Update the rows below by replacing "gabinetach" with "salonach" and leaving everything else unchanged.

Records provided Start Marker

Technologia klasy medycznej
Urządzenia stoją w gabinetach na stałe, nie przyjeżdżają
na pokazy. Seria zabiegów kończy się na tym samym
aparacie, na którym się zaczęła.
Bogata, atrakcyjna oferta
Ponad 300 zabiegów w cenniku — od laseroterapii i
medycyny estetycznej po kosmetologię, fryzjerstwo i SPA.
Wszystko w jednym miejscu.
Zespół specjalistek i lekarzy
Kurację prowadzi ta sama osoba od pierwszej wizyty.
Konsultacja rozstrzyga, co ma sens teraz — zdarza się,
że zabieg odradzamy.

Records provided End Marker

## Exercise result:
Technologia klasy medycznej
Urządzenia stoją w salonach na stałe, nie przyjeżdżają
na pokazy. Seria zabiegów kończy się na tym samym
aparacie, na którym się zaczęła.
Bogata, atrakcyjna oferta
Ponad 300 zabiegów w cenniku — od laseroterapii i
medycyny estetycznej po kosmetologię, fryzjerstwo i SPA.
Wszystko w jednym miejscu.
Zespół specjalistek i lekarzy
Kurację prowadzi ta sama osoba od pierwszej wizyty.
Konsultacja rozstrzyga, co ma sens teraz — zdarza się,
że zabieg odradzamy.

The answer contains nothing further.